Image resolution relates to the amount of detail or density of information inside a given space. The more resolution, the more quality your image will have. The term is continuously used as an expression to describe only the dimensions of an image, leading many times to general confusion. When referring to resolution, you have to address both the image size and the dpi.

The more information an image has, the bigger the file size. Image size can be expressed in width x height or as almost all current camera manufactures do, by multiplying the width x height and dividing it by a million. I believe that this "Megapixel" notation is quite misleading to the mass consumer because image dimensions alone are not a truthful indicative of image quality. Just to illustrate, the image of the new iphone camera is said to be of 3 Megapixels. The image of the HD camera Sony made for the last two Star Wars films is 2 Megapixels. That by no means is an indicative that your iphone images are going to be better than the ones you saw in Attack of the Clones. Do you get my point?

450 x 300 72 DPI

Same image with 20DPI. See any difference?

Now, Generally speaking, Images come in two flavors. We are talking about Bitmaps and vectors. (Bitmaps are sometimes called rasters)

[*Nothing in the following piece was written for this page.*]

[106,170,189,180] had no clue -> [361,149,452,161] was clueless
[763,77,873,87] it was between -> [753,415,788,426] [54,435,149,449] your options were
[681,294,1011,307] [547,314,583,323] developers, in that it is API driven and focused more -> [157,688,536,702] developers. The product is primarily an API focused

Bitmap images are made up from filling each individual pixel with information. For example, a completely black 4px by 4px image is made from 16 - 4 x 4 - black colored tiny squares. - pixels -

A complete black square is really comprised by many black pixels

I know I'm not talking in the most technically accurate terms, but I want even my grandma to understand these basics.

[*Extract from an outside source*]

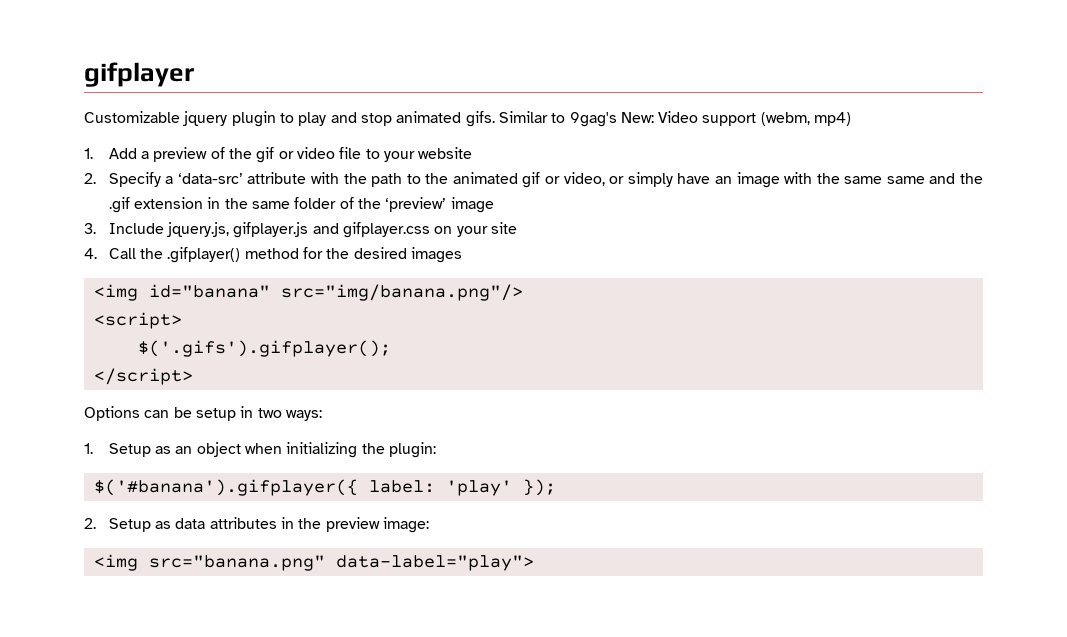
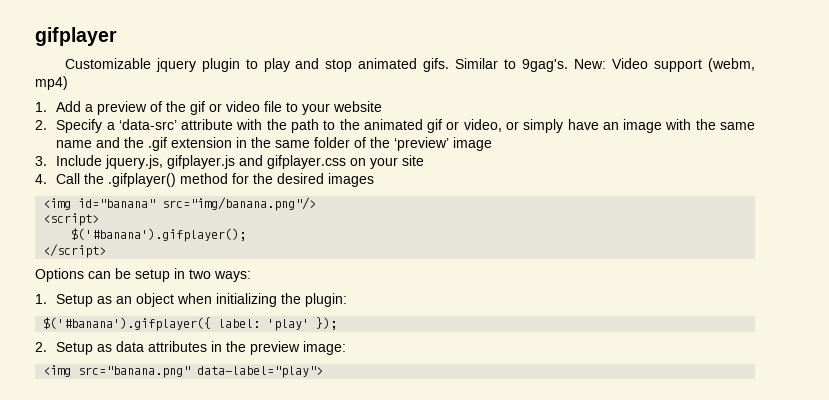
[569,112,617,127] 9gag's -> [522,59,569,72] 9gag's.
[886,176,925,184] same -> [56,140,93,148] name
[137,340,391,357] $('.gifs').gifplayer(); -> [71,228,247,242] $('#banana').gifplayer();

Vector images are quite different. In the vector universe, a completely black 10px by 10px image is made up from mathematical calculations in a couple of lines of code that describe the image in values for its location, color and size.


Two examples of vector graphics in SVG format. Notice the code is based on XML

Impressive example of vector graphics by Oleg Rogoznev*

Bitmaps and vectors are two different ballparks with different rules. Each type of image has its own file types and associated software.